What is the Purpose of a Subrogation Letter?

Most people assume that their health insurance will pay for their medical treatments regardless of the reason for the treatments. This is why most people are shocked when they unexpectedly receive a subrogation letter in the mail after they have been injured in an accident. Just like other legal documents, receiving a subrogation letter may be confusing, especially if you aren’t familiar with the process or reason for the letter. If you have been involved in an accident, there is a chance you will receive a subrogation letter, so it’s important to understand what the letter means and how the letter can affect your finances going forward.

Subrogation and Insurance

The basic act of subrogation mainly happens between two insurance companies; yours and the other person or entity involved in your accident. The majority of people have both health insurance and automobile insurance, and both can use subrogation. In some situations, there is overlapping from various policies. For instance, your automobile insurance may include medical coverage for someone else that was injured in the accident. If your policy includes a $20,000 medical liability, it will only pay up to that amount, so if the damages are more than $20,000, the at-fault party is responsible for paying the difference. The at-fault issue is extremely significant in some states because proving who was at fault determines who is responsible for paying for recovery for the other person. If you were injured in the accident, the at-fault issue generally falls on the other party.

Following the Accident

The most critical thing is that get the medical care and treatment you need for your injuries. Keep in mind that adrenaline runs high after an accident, so it’s common for injuries to seem more minor than they actually are at the time of the accident. Severe injuries often require hospitalization, possibly surgery, and months of therapy. You may need to take time off of work for your body to heal and in a severe situation; you may not be able to return to work at all. Most doctors and many hospitals demand payment at the time of your treatment, so if you have health insurance, you’ll automatically use it to get your treatment.

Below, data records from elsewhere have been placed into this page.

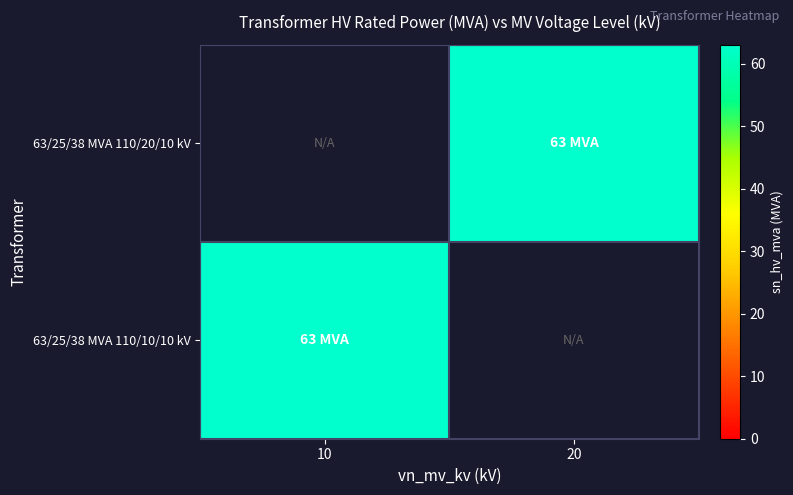

What is the maximum value for 63/25/38 MVA 110/10/10 kV?

63.0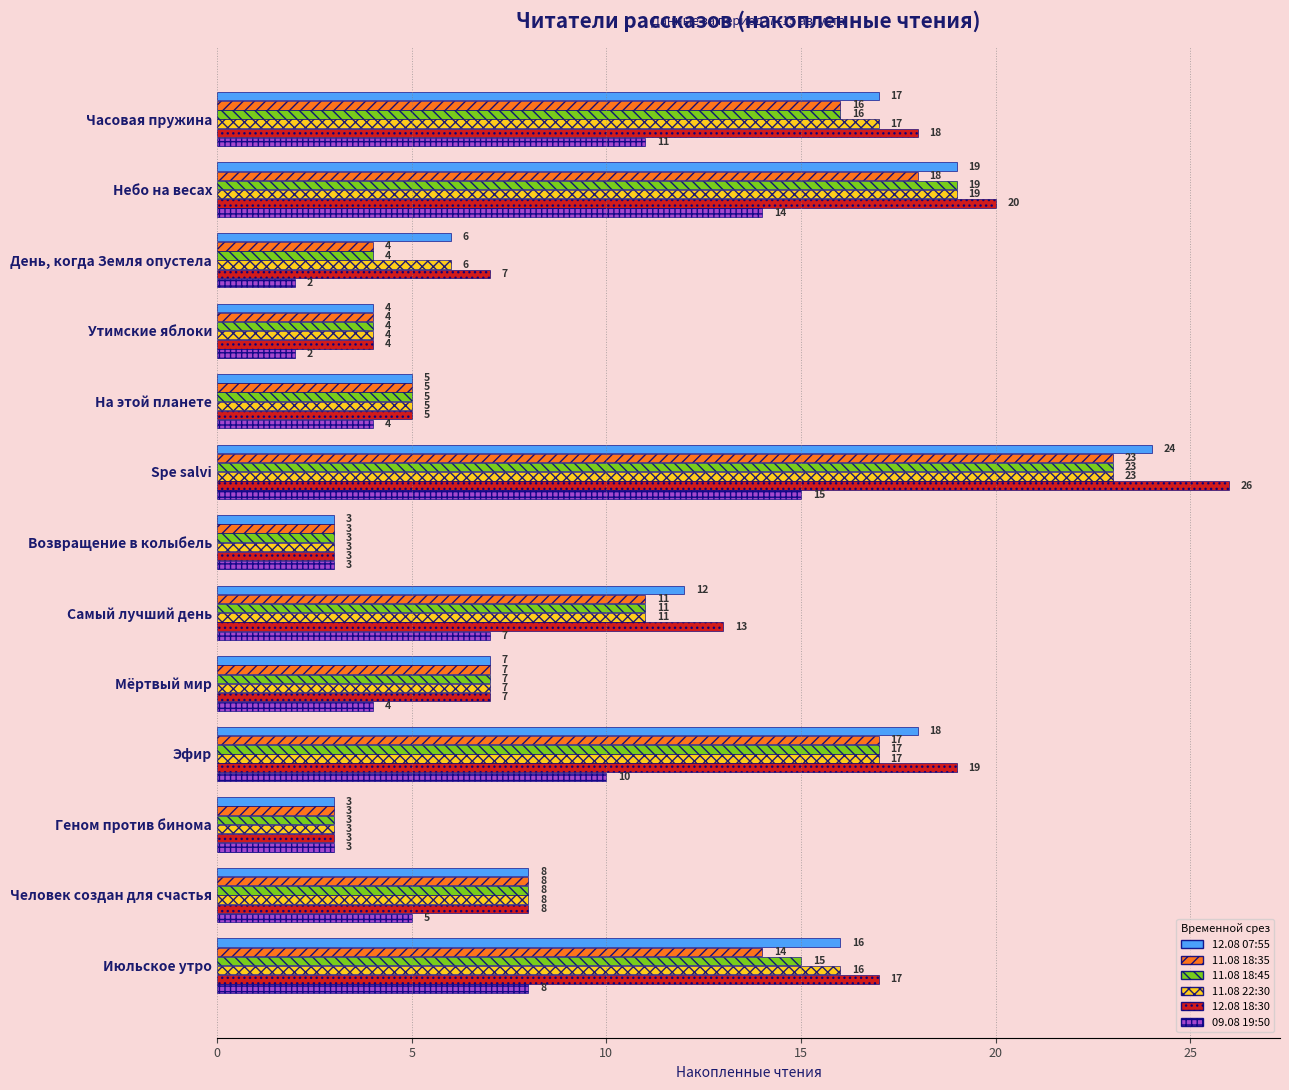

Is the value of 11.08 22:30 at Часовая пружина greater than the value of 11.08 18:45 at Человек создан для счастья?

Yes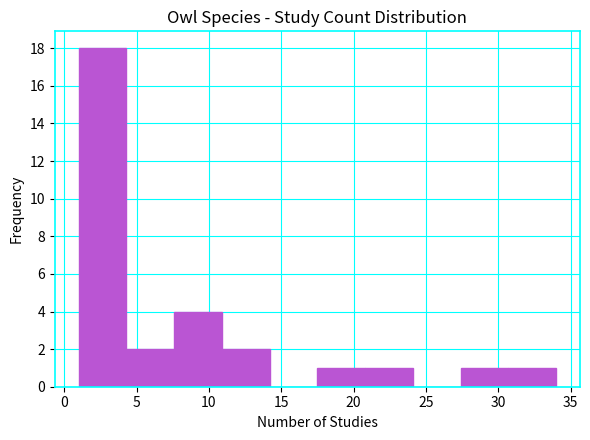

Reading left to right, list every bar in this chart as the range it spans on the x-axis followed by its height. Neither the bar edges nor the heights are printed on the chart, so give them approximately, as read against the axes.

1.0 to 4.3: 18
4.3 to 7.6: 2
7.6 to 10.9: 4
10.9 to 14.2: 2
14.2 to 17.5: 0
17.5 to 20.8: 1
20.8 to 24.1: 1
24.1 to 27.4: 0
27.4 to 30.7: 1
30.7 to 34.0: 1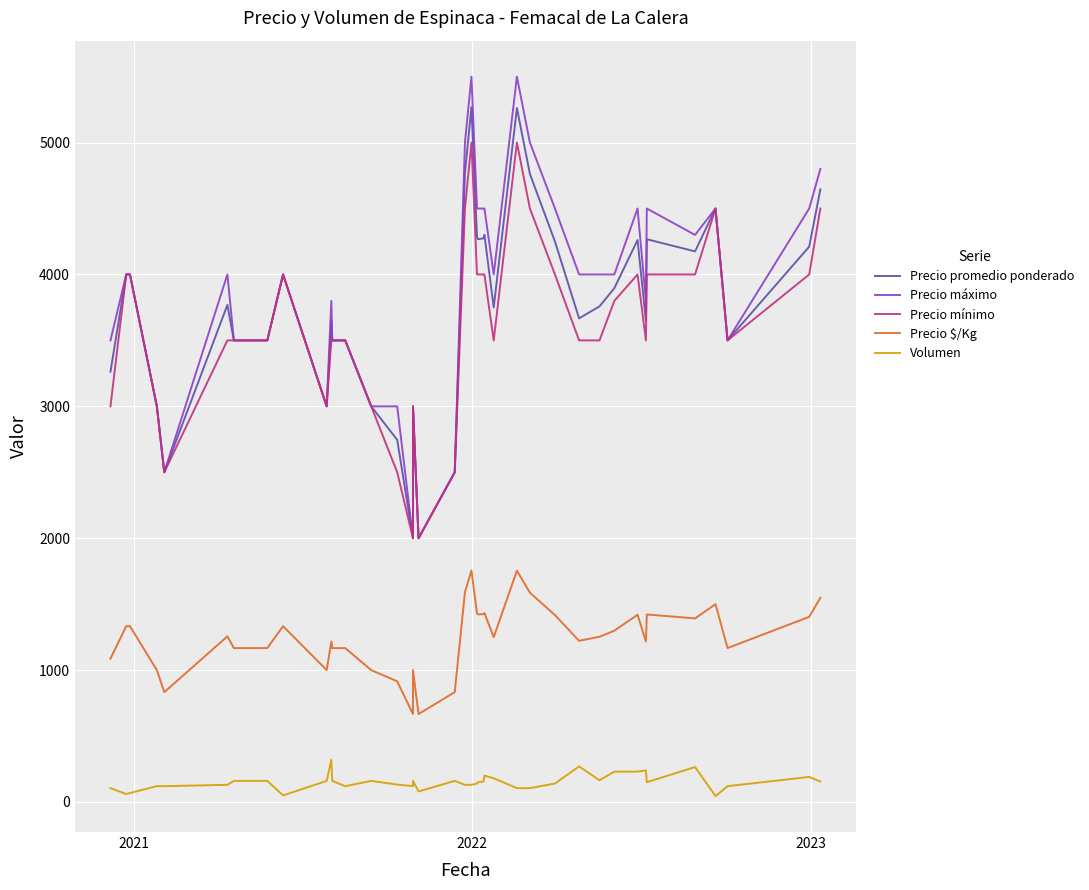

True or false: Precio $/Kg and Volumen intersect in this chart.

False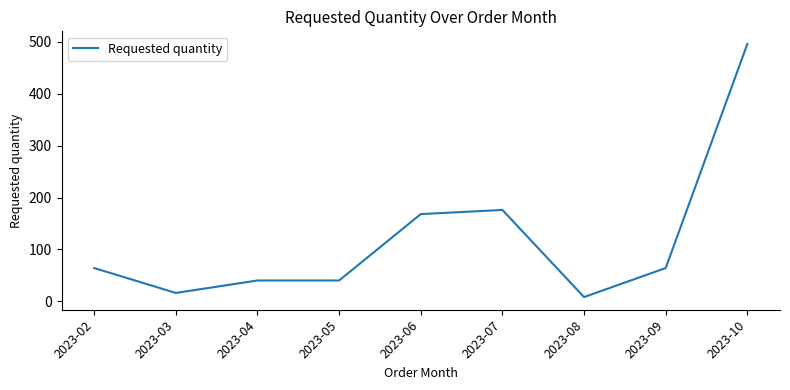

Count the number of categories in the chart.

9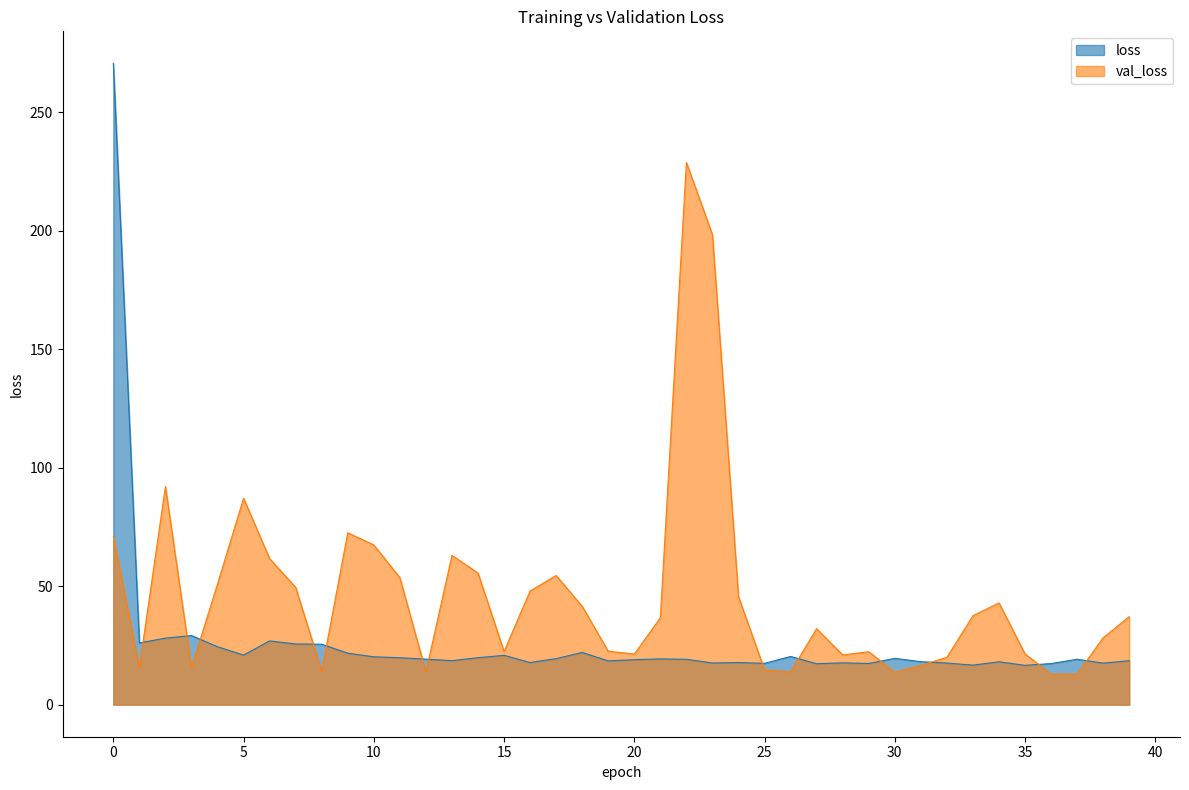

Where do val_loss and loss first cross each other?

1 and 2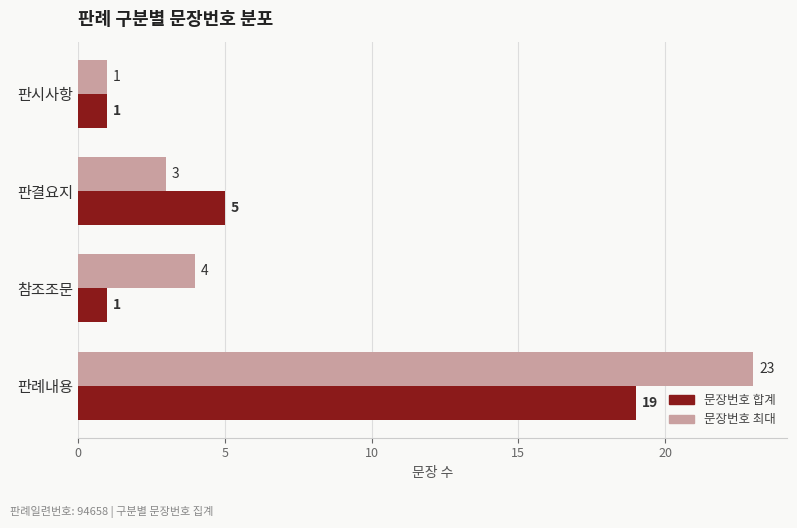

What is the total value across all series at 판례내용?

42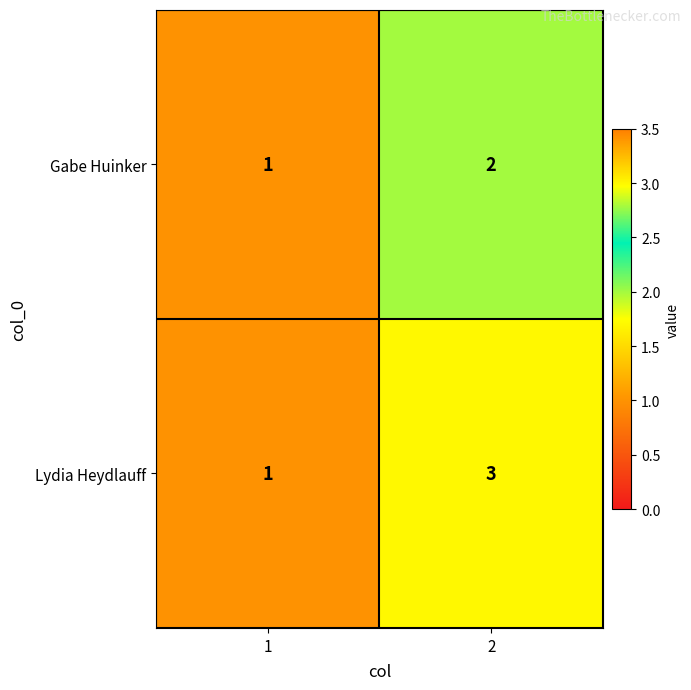

What is the sum of the Gabe Huinker values at 1 and 2?

3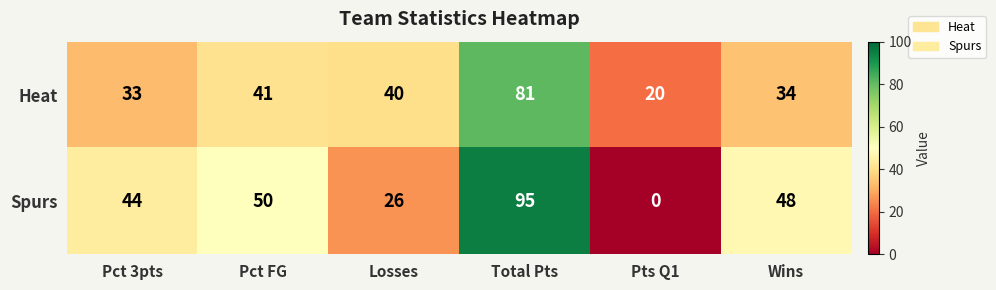

Which series has the largest range (max minus min)?

Spurs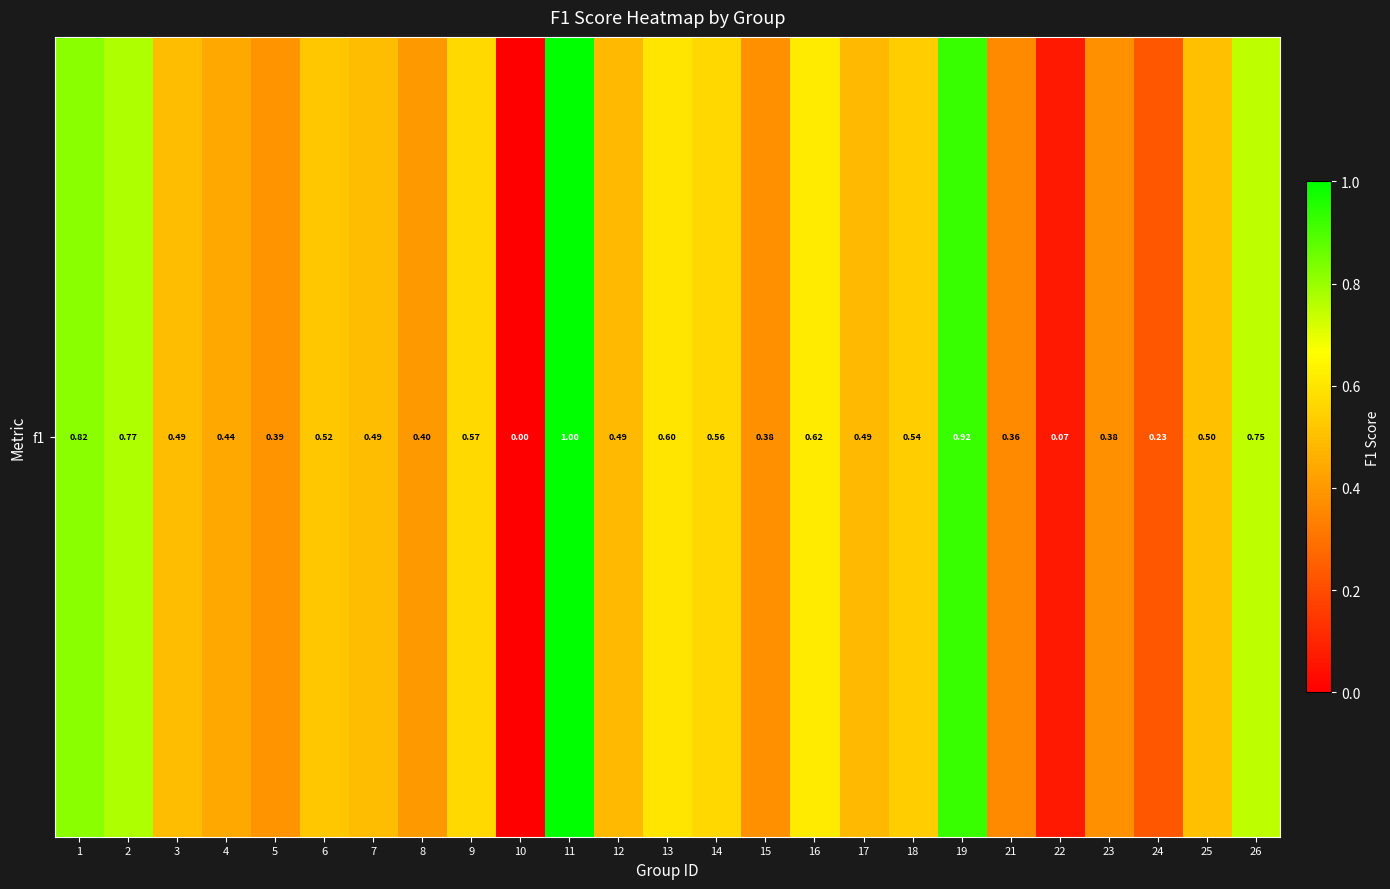

Which label corresponds to the smallest value in the chart?

10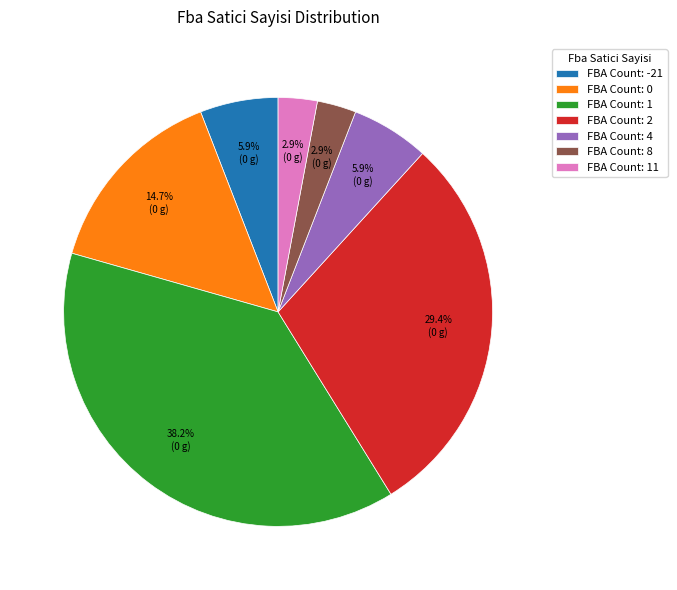

To the nearest percent, what is the difference between the largest and smallest slice percentages?

35%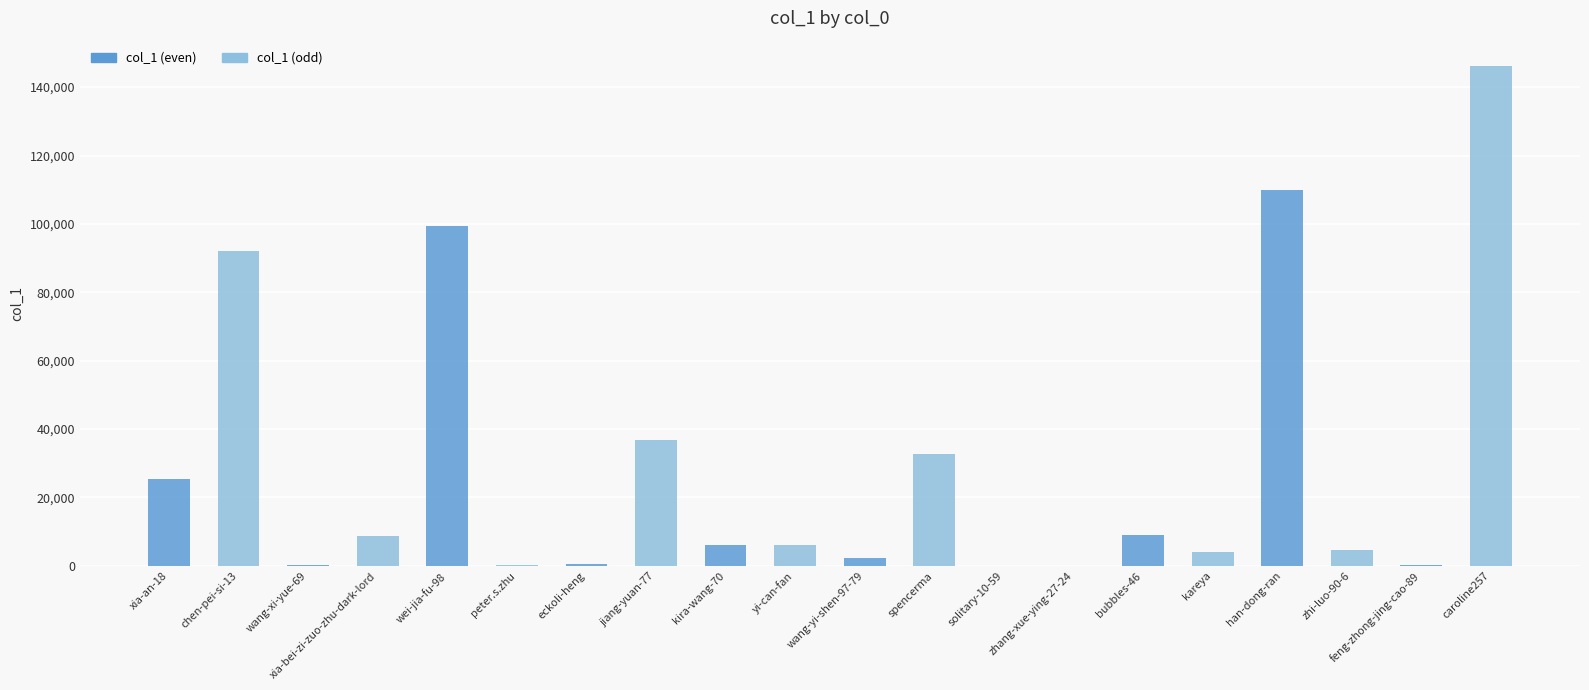

What is the average value?

29258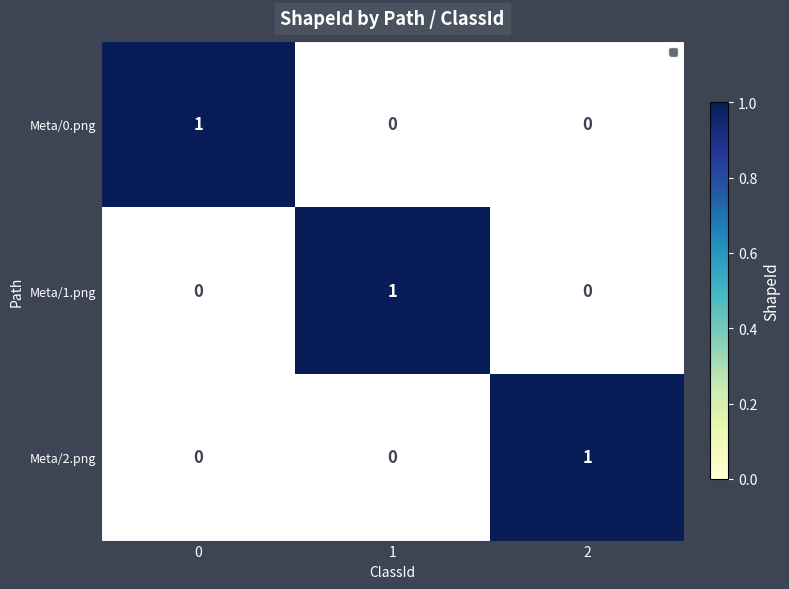

Which series has the widest spread of values?

Meta/0.png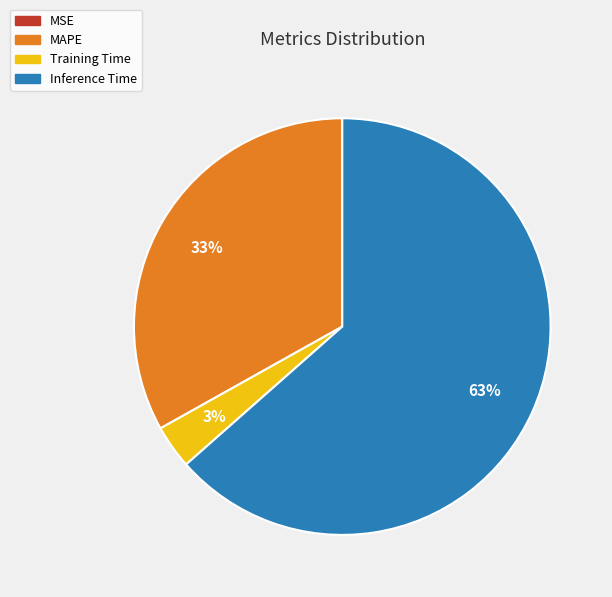

To the nearest percent, what is the average slice percentage?

25%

Outside of the deductibles and co-pays, your health insurance will generally pay for your treatment regardless of the cause of your injuries. If you do receive a subrogation letter, it’s typically a little while after your accident. The insurance company will send the letter as a request for details about the accident and your injury. They will want to know if there was a third party involved n the accident and they will ask if you have an attorney, if you do, they will request the attorney’s contact information. Your insurance company will use the information you provide to determine if there is another party that is responsible for your medical bills and treatment. The information you provide will also let them know if you are planning to file a lawsuit against the other party. If there was another party that was responsible for your injuries, your medical treatment is their responsibility. Subrogation means that your health insurance company is requesting reimbursement from the at-fault party’s insurance company, even if they have already paid for your medical care in full, regardless of whether or not you have paid the premiums for the insurance coverage. If another party is liable, the insurance company will attempt to get their money back.

Subrogation is typically included as a clause in an insurance policy. If your policy does not specifically state that subrogation is permitted, your insurance company cannot file a claim. For this reason, it is extremely important that you fully read and understand the terms and conditions included in your insurance policy.